- **THE EXERCISE**
Repeat the entries word for word, from the start through the line that contains "List each element's", inclusive. Leave out the pictures.

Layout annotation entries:
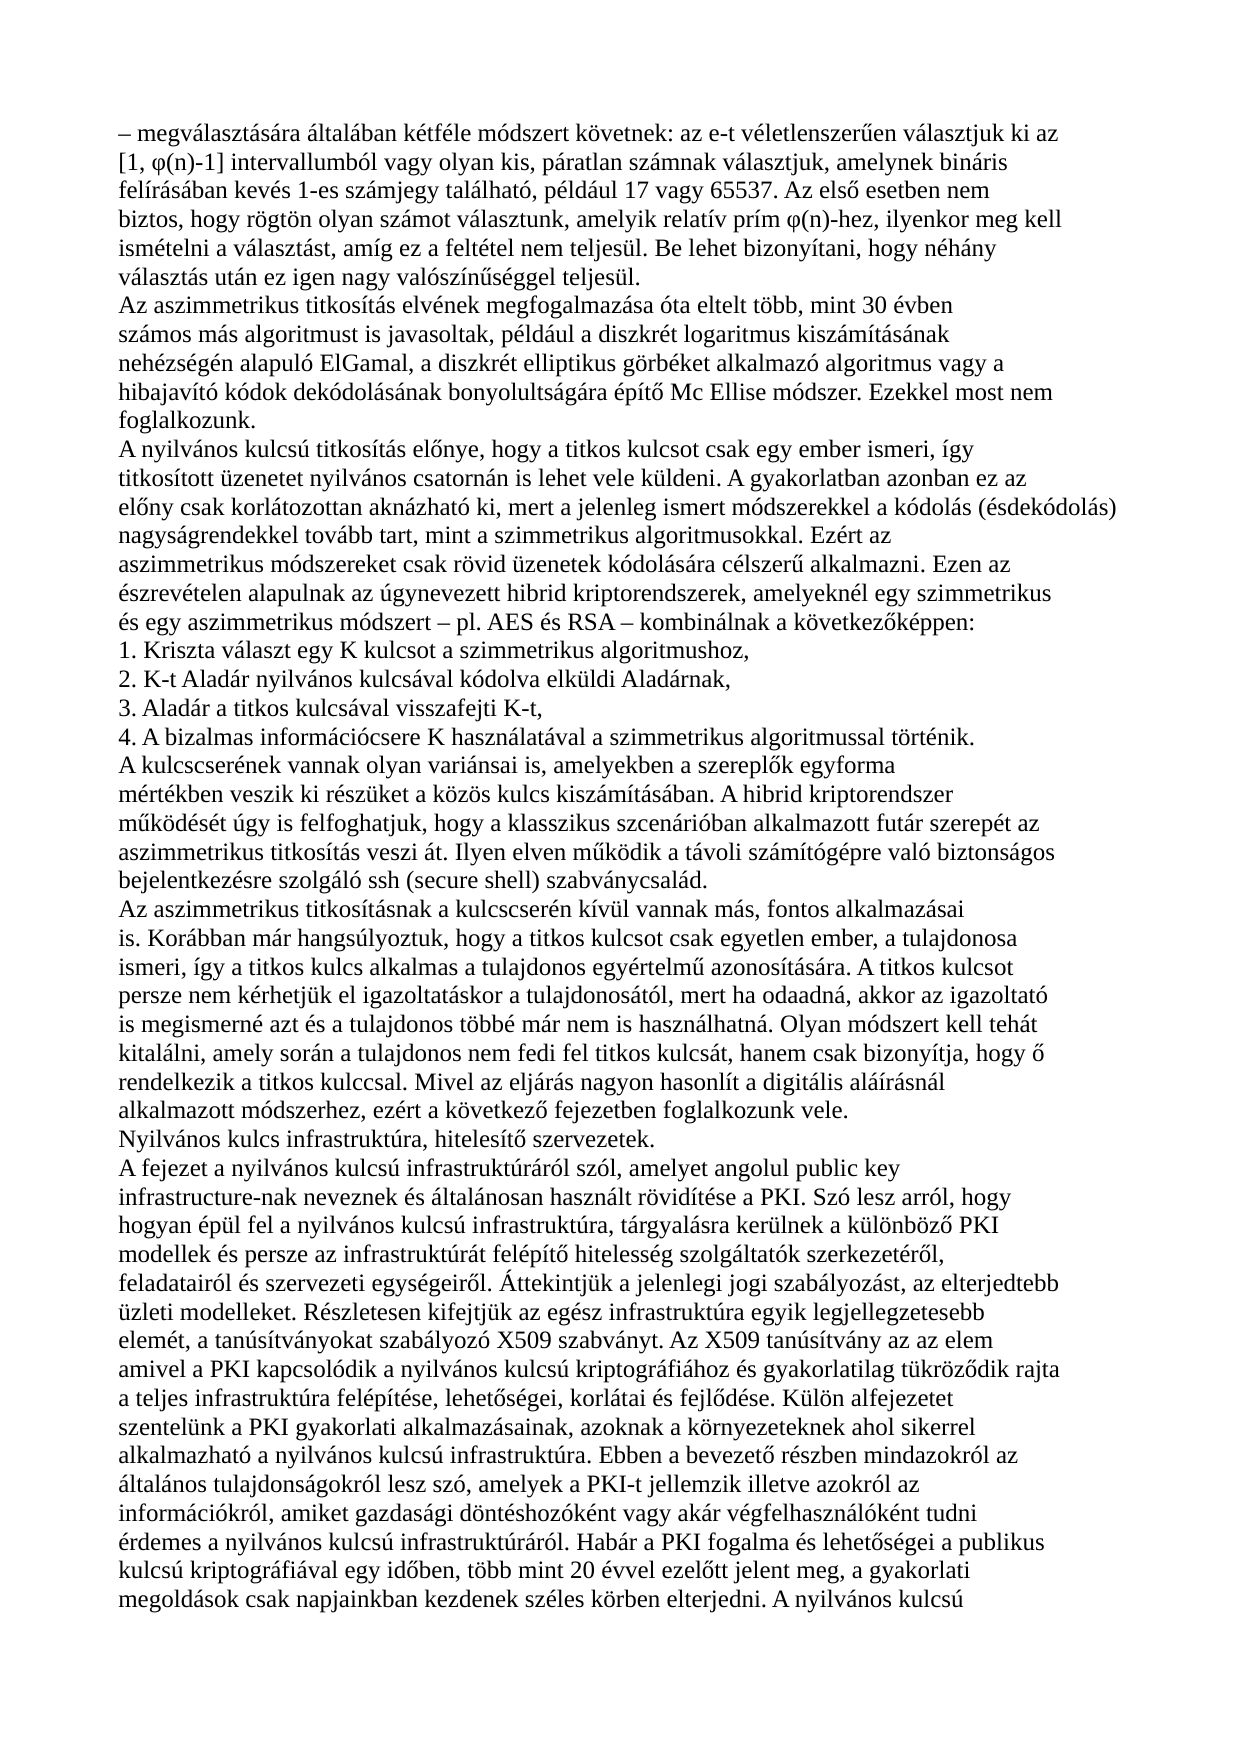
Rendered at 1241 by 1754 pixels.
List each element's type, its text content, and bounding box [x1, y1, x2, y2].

text működését úgy is felfoghatjuk, hogy a klasszikus szcenárióban alkalmazott futár szerepét az [118, 808, 1122, 837]
text persze nem kérhetjük el igazoltatáskor a tulajdonosától, mert ha odaadná, akkor az igazoltató [118, 981, 1122, 1009]
text nehézségén alapuló ElGamal, a diszkrét elliptikus görbéket alkalmazó algoritmus vagy a [118, 348, 1122, 377]
text feladatairól és szervezeti egységeiről. Áttekintjük a jelenlegi jogi szabályozást, az elterjedtebb [118, 1268, 1122, 1297]
text is. Korábban már hangsúlyoztuk, hogy a titkos kulcsot csak egyetlen ember, a tulajdonosa [118, 923, 1122, 952]
text előny csak korlátozottan aknázható ki, mert a jelenleg ismert módszerekkel a kódolás (ésdekódolás) nagyságrendekkel tovább tart, mint a szimmetrikus algoritmusokkal. Ezért az [118, 492, 1122, 549]
text bejelentkezésre szolgáló ssh (secure shell) szabványcsalád. [118, 866, 1122, 894]
text ismeri, így a titkos kulcs alkalmas a tulajdonos egyértelmű azonosítására. A titkos kulcsot [118, 952, 1122, 981]
text kulcsú kriptográfiával egy időben, több mint 20 évvel ezelőtt jelent meg, a gyakorlati [118, 1556, 1122, 1584]
text modellek és persze az infrastruktúrát felépítő hitelesség szolgáltatók szerkezetéről, [118, 1239, 1122, 1268]
text mértékben veszik ki részüket a közös kulcs kiszámításában. A hibrid kriptorendszer [118, 779, 1122, 808]
text aszimmetrikus titkosítás veszi át. Ilyen elven működik a távoli számítógépre való biztonságos [118, 837, 1122, 866]
text a teljes infrastruktúra felépítése, lehetőségei, korlátai és fejlődése. Külön alfejezetet [118, 1383, 1122, 1412]
text kitalálni, amely során a tulajdonos nem fedi fel titkos kulcsát, hanem csak bizonyítja, hogy ő [118, 1038, 1122, 1067]
text szentelünk a PKI gyakorlati alkalmazásainak, azoknak a környezeteknek ahol sikerrel [118, 1412, 1122, 1441]
text információkról, amiket gazdasági döntéshozóként vagy akár végfelhasználóként tudni [118, 1498, 1122, 1527]
text alkalmazható a nyilvános kulcsú infrastruktúra. Ebben a bevezető részben mindazokról az [118, 1441, 1122, 1469]
text választás után ez igen nagy valószínűséggel teljesül. [118, 262, 1122, 291]
text érdemes a nyilvános kulcsú infrastruktúráról. Habár a PKI fogalma és lehetőségei a publikus [118, 1527, 1122, 1556]
text észrevételen alapulnak az úgynevezett hibrid kriptorendszerek, amelyeknél egy szimmetrikus [118, 578, 1122, 607]
text infrastructure-nak neveznek és általánosan használt rövidítése a PKI. Szó lesz arról, hogy [118, 1182, 1122, 1211]
text biztos, hogy rögtön olyan számot választunk, amelyik relatív prím φ(n)-hez, ilyenkor meg kell [118, 204, 1122, 233]
text üzleti modelleket. Részletesen kifejtjük az egész infrastruktúra egyik legjellegzetesebb [118, 1297, 1122, 1326]
text [1, φ(n)-1] intervallumból vagy olyan kis, páratlan számnak választjuk, amelynek bináris [118, 147, 1122, 176]
text 3. Aladár a titkos kulcsával visszafejti K-t, [118, 693, 1122, 722]
text 2. K-t Aladár nyilvános kulcsával kódolva elküldi Aladárnak, [118, 664, 1122, 693]
text – megválasztására általában kétféle módszert követnek: az e-t véletlenszerűen választjuk ki az [118, 118, 1122, 147]
text A fejezet a nyilvános kulcsú infrastruktúráról szól, amelyet angolul public key [118, 1153, 1122, 1182]
text 1. Kriszta választ egy K kulcsot a szimmetrikus algoritmushoz, [118, 636, 1122, 664]
text és egy aszimmetrikus módszert – pl. AES és RSA – kombinálnak a következőképpen: [118, 607, 1122, 636]
text felírásában kevés 1-es számjegy található, például 17 vagy 65537. Az első esetben nem [118, 176, 1122, 204]
text amivel a PKI kapcsolódik a nyilvános kulcsú kriptográfiához és gyakorlatilag tükröződik rajta [118, 1354, 1122, 1383]
text megoldások csak napjainkban kezdenek széles körben elterjedni. A nyilvános kulcsú [118, 1584, 1122, 1613]
text általános tulajdonságokról lesz szó, amelyek a PKI-t jellemzik illetve azokról az [118, 1469, 1122, 1498]
text Az aszimmetrikus titkosítás elvének megfogalmazása óta eltelt több, mint 30 évben [118, 291, 1122, 319]
text 4. A bizalmas információcsere K használatával a szimmetrikus algoritmussal történik. [118, 722, 1122, 751]
text rendelkezik a titkos kulccsal. Mivel az eljárás nagyon hasonlít a digitális aláírásnál [118, 1067, 1122, 1096]
text elemét, a tanúsítványokat szabályozó X509 szabványt. Az X509 tanúsítvány az az elem [118, 1326, 1122, 1354]
text hogyan épül fel a nyilvános kulcsú infrastruktúra, tárgyalásra kerülnek a különböző PKI [118, 1211, 1122, 1239]
text alkalmazott módszerhez, ezért a következő fejezetben foglalkozunk vele. [118, 1096, 1122, 1124]
text A nyilvános kulcsú titkosítás előnye, hogy a titkos kulcsot csak egy ember ismeri, így [118, 434, 1122, 463]
text foglalkozunk. [118, 406, 1122, 434]
text Az aszimmetrikus titkosításnak a kulcscserén kívül vannak más, fontos alkalmazásai [118, 894, 1122, 923]
text Nyilvános kulcs infrastruktúra, hitelesítő szervezetek. [118, 1124, 1122, 1153]
text is megismerné azt és a tulajdonos többé már nem is használhatná. Olyan módszert kell tehát [118, 1009, 1122, 1038]
text hibajavító kódok dekódolásának bonyolultságára építő Mc Ellise módszer. Ezekkel most nem [118, 377, 1122, 406]
text számos más algoritmust is javasoltak, például a diszkrét logaritmus kiszámításának [118, 319, 1122, 348]
text ismételni a választást, amíg ez a feltétel nem teljesül. Be lehet bizonyítani, hogy néhány [118, 233, 1122, 262]
text A kulcscserének vannak olyan variánsai is, amelyekben a szereplők egyforma [118, 751, 1122, 779]
text titkosított üzenetet nyilvános csatornán is lehet vele küldeni. A gyakorlatban azonban ez az [118, 463, 1122, 492]
text aszimmetrikus módszereket csak rövid üzenetek kódolására célszerű alkalmazni. Ezen az [118, 549, 1122, 578]
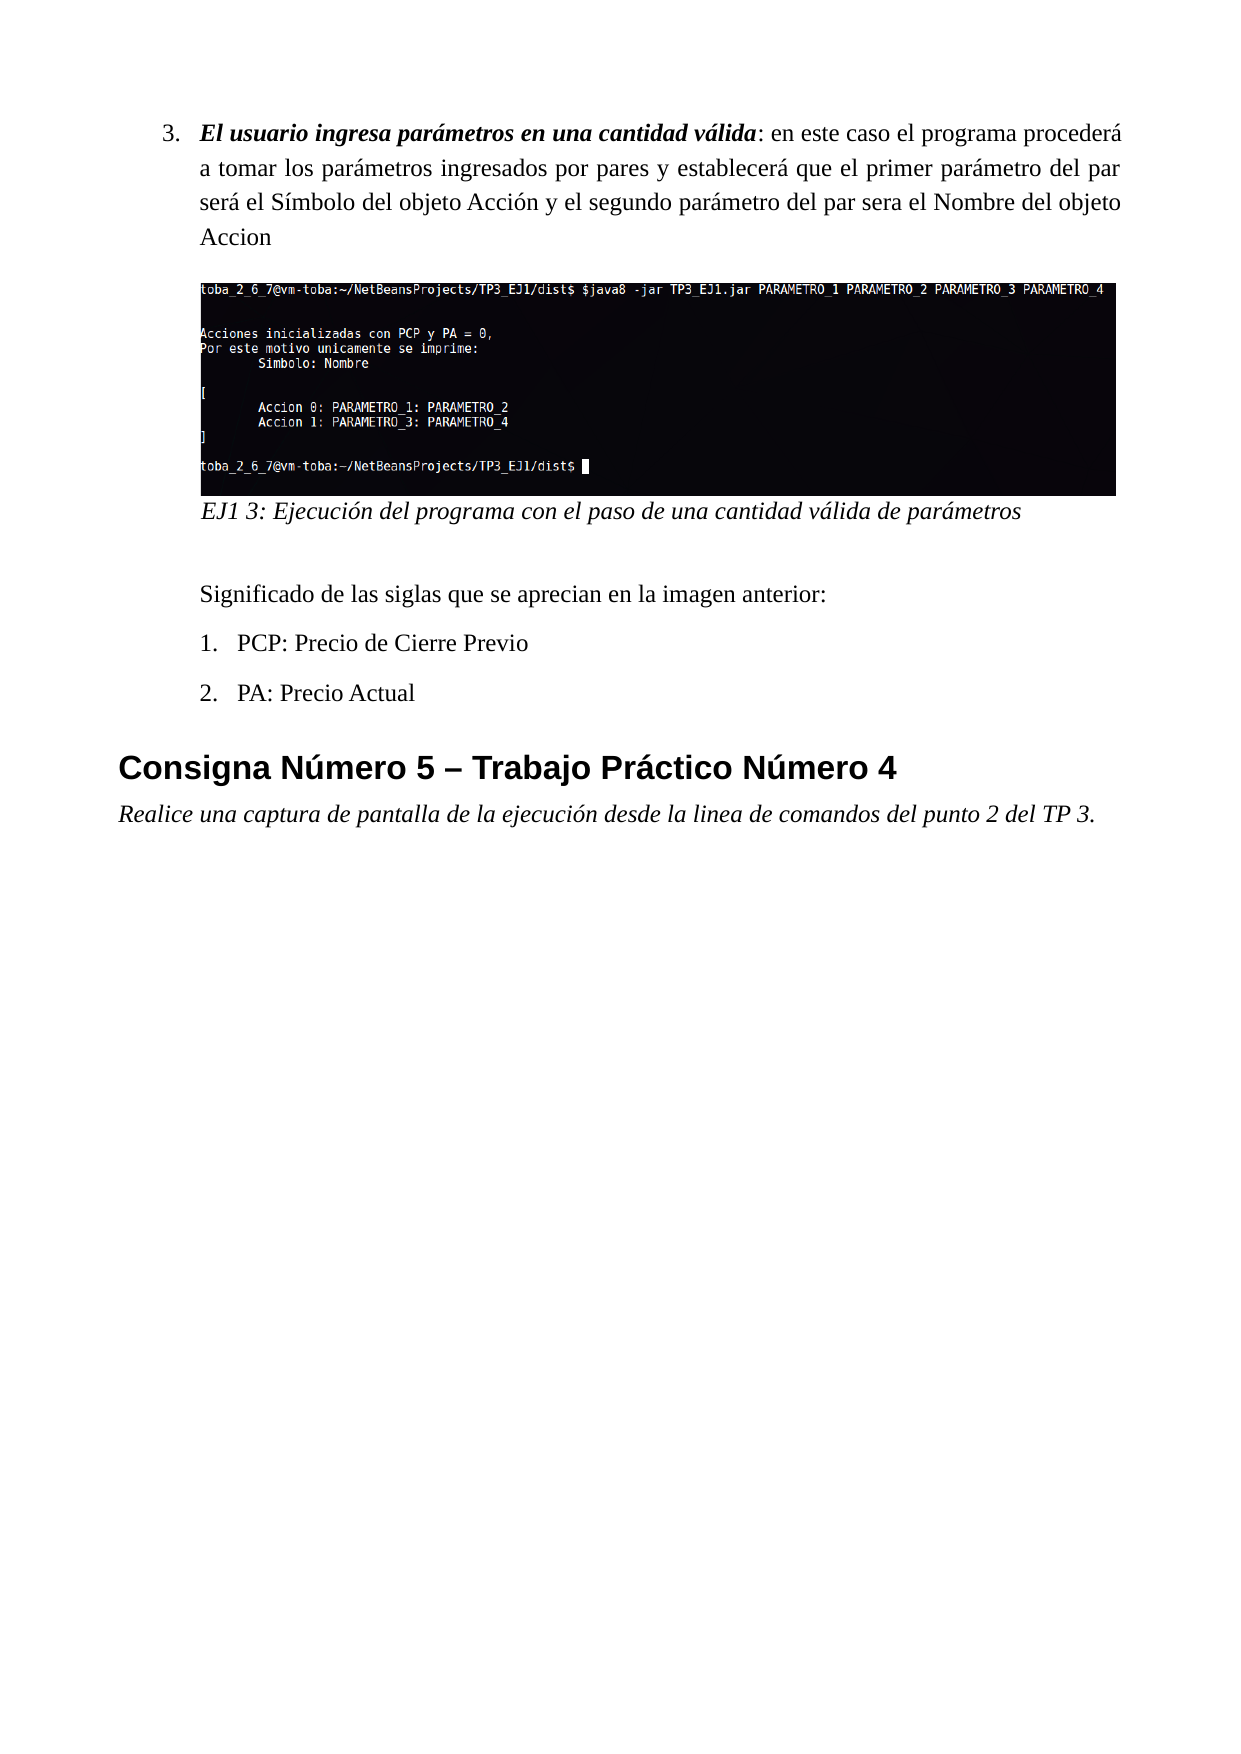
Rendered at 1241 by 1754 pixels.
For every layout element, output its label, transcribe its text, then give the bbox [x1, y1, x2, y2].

text Realice una captura de pantalla de la ejecución desde la linea de comandos del punto 2 del TP 3. [118, 799, 1122, 827]
list El usuario ingresa parámetros en una cantidad válida: en este caso el programa procederá a tomar los parámetros ingresados por pares y establecerá que el primer parámetro del par será el Símbolo del objeto Acción y el segundo parámetro del par sera el Nombre del objeto Accion [162, 118, 1122, 250]
list PCP: Precio de Cierre Previo [199, 628, 1122, 657]
list PA: Precio Actual [199, 678, 1122, 706]
subtitle Consigna Número 5 – Trabajo Práctico Número 4 [118, 747, 1122, 786]
text EJ1 3: Ejecución del programa con el paso de una cantidad válida de parámetros [201, 283, 1116, 525]
list Significado de las siglas que se aprecian en la imagen anterior: [162, 579, 1122, 608]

- **TASK SOLUTION**
Rendered at 1241 by 1754 pixels.
List each element's type, its text content, and bounding box [x1, y1, x2, y2].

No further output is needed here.